Christmas Eve readings:
Isaiah 9:2-7, Psalm 96:1-13, Titus 2:11-14, Luke 2:1-14 (15-20)

The shepherd realized he’d been holding his breath, and so inhaled deeply. The air was still strange, full of aromas unidentifiable but seemingly familiar. The usual smells of sheep and pasture had begun to reassert themselves but a subtle perfume would linger for a long time.

Angels. They had seen angels. He didn’t even believe in angels.

Moments ago the sky had been lit with a host of them. As they approached, he and his fellow shepherds began to wonder aloud if it was some new, terrifying trick of the Romans – perhaps a detail dispatched to enforce participation in this new census. But up close – angels! And not with words of punishment, but words of hope:

“Do not be afraid; for see — I am bringing you good news of great joy for all the people: to you is born this day in the city of David a Savior, who is the Messiah, the Lord. This will be a sign for you: you will find a child wrapped in bands of cloth and lying in a manger.”

Why him? he wondered. Why them?

Someone tugged his sleeve. Was he coming? They were going into Bethlehem to discover if it was true. They moved quickly in the cold night. Even late, the streets of Bethlehem were crowded with people walking, talking, even sleeping. There were several stables in town. Would they have to search each –

A baby’s cry cut through the night. They stopped, shushed each other to listen for it again. They followed his voice, but by the time they reached the stable he was quiet. The father stood between the door and his young wife and newborn son lying in a manger.
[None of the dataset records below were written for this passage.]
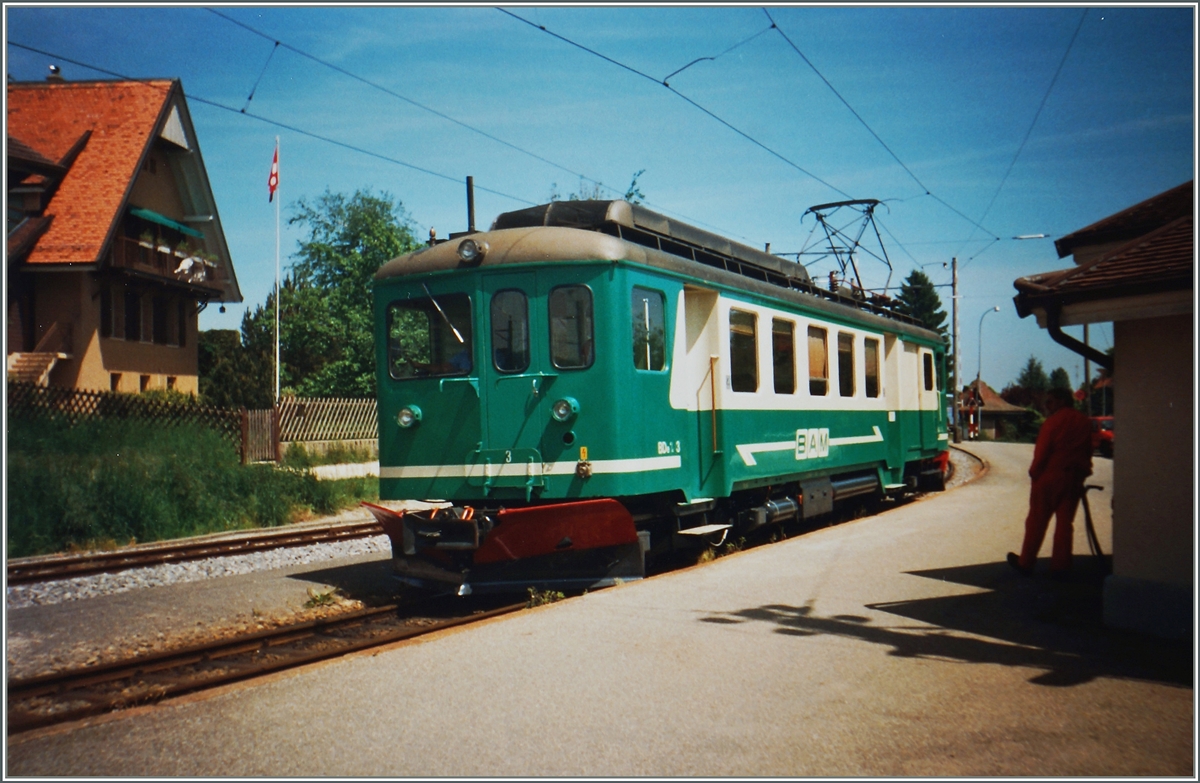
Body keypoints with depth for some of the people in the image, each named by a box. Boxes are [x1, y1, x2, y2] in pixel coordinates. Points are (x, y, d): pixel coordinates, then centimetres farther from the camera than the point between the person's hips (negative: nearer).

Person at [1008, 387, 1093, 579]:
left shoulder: (1054, 421, -8)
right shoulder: (1084, 423, 10)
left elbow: (1042, 451, -12)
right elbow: (1087, 451, 12)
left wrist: (1035, 473, -2)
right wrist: (1082, 473, 17)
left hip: (1051, 475, -6)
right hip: (1074, 478, 6)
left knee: (1037, 520, 2)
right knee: (1065, 522, 8)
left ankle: (1025, 562, 8)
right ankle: (1060, 567, 7)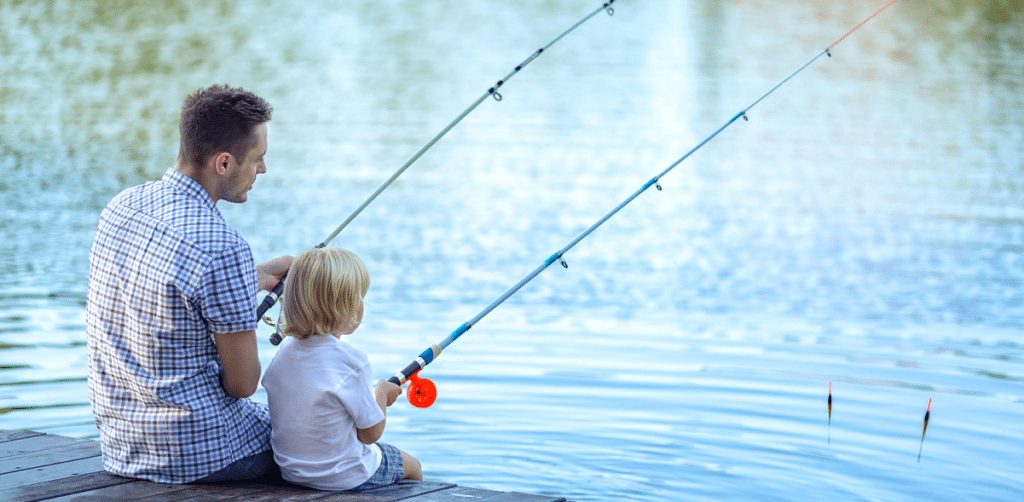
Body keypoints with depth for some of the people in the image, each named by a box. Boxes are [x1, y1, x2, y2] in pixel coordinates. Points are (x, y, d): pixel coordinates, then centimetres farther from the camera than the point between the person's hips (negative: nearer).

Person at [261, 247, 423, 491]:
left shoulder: (283, 352, -4)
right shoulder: (351, 361, -24)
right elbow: (371, 433, -15)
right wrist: (381, 394, 3)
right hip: (344, 477, -7)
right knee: (410, 465, 21)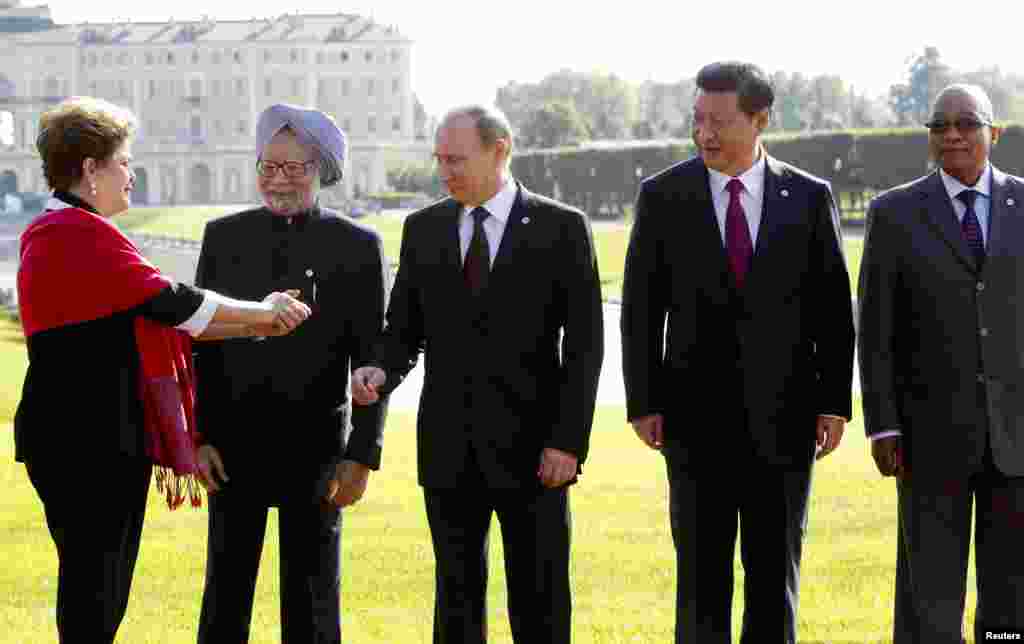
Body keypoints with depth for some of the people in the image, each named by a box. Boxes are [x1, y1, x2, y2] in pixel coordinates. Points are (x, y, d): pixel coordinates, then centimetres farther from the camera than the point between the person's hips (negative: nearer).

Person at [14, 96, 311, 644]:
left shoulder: (51, 230, 17)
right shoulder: (81, 233, -16)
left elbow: (146, 316, 16)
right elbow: (168, 301, -16)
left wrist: (256, 325, 11)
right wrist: (262, 312, -1)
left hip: (92, 438, 10)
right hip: (90, 443, -10)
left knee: (100, 587, 14)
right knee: (93, 597, -5)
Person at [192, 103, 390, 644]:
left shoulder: (357, 246, 0)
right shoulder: (223, 236, 5)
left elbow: (370, 357, -2)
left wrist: (363, 455, -7)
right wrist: (197, 437, -2)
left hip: (316, 442, -1)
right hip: (233, 441, 1)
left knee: (313, 596, 5)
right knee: (226, 589, 5)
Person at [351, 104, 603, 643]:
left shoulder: (561, 228, -3)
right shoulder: (423, 228, 8)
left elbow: (584, 344, -4)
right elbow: (404, 329, 10)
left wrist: (569, 441, -11)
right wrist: (380, 371, -12)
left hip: (531, 449, -3)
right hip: (449, 451, 3)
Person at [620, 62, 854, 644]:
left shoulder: (810, 197, 3)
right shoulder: (663, 196, 1)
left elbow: (833, 307, 5)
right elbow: (641, 308, 2)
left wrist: (835, 403, -1)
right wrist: (643, 403, -4)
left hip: (784, 415, 1)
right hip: (697, 415, -1)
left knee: (776, 570, 6)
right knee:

The mother, so young, so tired-looking, nodded her head and the father stepped aside, though he did not drop his guard.

It was true. The angels had revealed the Messiah to common shepherds. Not to high priests. Not to the governor. To those who made a life protecting the defenseless. Was this to be His way then? A savior of the meek and ordinary? Then he would need a particular strength. A strength that would keep him vigilant while others slept, that kept the predators at bay without succumbing to their wiles, that would compel others to go places that were frightening but necessary.

He would need a shepherd’s strength.

The young mother patiently listened to their story long past the time they should have departed. As they left the stable, the child cried once more.

The shepherd held his breath, savored the sound. When it is time, he thought, I will know your voice.

Comfort: I am bringing you good news of great joy for all the people.

Challenge: To be Christ-like, me must build our own shepherding strengths.

Prayer: Glory to God in the highest heaven, and on earth peace! Amen.

Discussion: Is there a part of the nativity story that particularly speaks to you?